Apache Camel: Processors Should NEVER Be Stateful

If you have experience with Apache Camel, this one might sound a little obvious.  But, it has recently come up a few times, so it’s worth mentioning. As an example, say you have a route that iterates over paged data and does something with it, and you therefore need to keep track of the pagination. You might use something like the following:

public class FooProcessor implements Processor {
 private int page = 0;
 
 public void process(Exchange exchange) throws Exception {
   List<String> results = new ArrayList<>();
   
   while (page < 5) {
     // Run *anything* involving pagination -- SQL, REST, etc.
     String result = ...;
     results.add(result);
     page++;
   }
   
   exchange.getIn().setBody(results);
 }
}

Spot the issue? At first glance, this looks like it’d work, and it will if the route never executes multiple times at once. But…

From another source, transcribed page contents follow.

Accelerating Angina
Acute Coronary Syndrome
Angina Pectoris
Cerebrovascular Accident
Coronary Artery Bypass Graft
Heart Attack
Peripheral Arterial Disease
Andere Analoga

In Camel, a Processor is a singleton bean, meaning every flow through a route hits a single instantiation of the Processor object. So, if a route is executed, then executed again before the first flow finishes, “page” will set back to 0 in the middle of the original run. Even worse, both Processor runs then increment “page”, so neither one is able to retrieve the entire result set.  You wind up with something like:

  1. Processor run #1, page = 0
  2. Processor run #1, page = 1
  3. Processor run #2, page = 0
  4. Processor run #1, page = 1
  5. Processor run #2, page = 2
  6. Processor run #1, page = 3
  7. Processor run #2, page = 4

In the end, run #1 will contain pages 0, 1, 1 & 3, while #2 has 0, 2, and 4.  In high throughput applications, or contexts where the Processor execution can take a while, this certainly spells disaster for the end results.

The example is admittedly ridiculous and could be easily fixed by moving the “page” variable into the “process” method itself, rather than at the Class level.  However, the point is that any statefulness within a Processor, Bean, etc. must be avoided!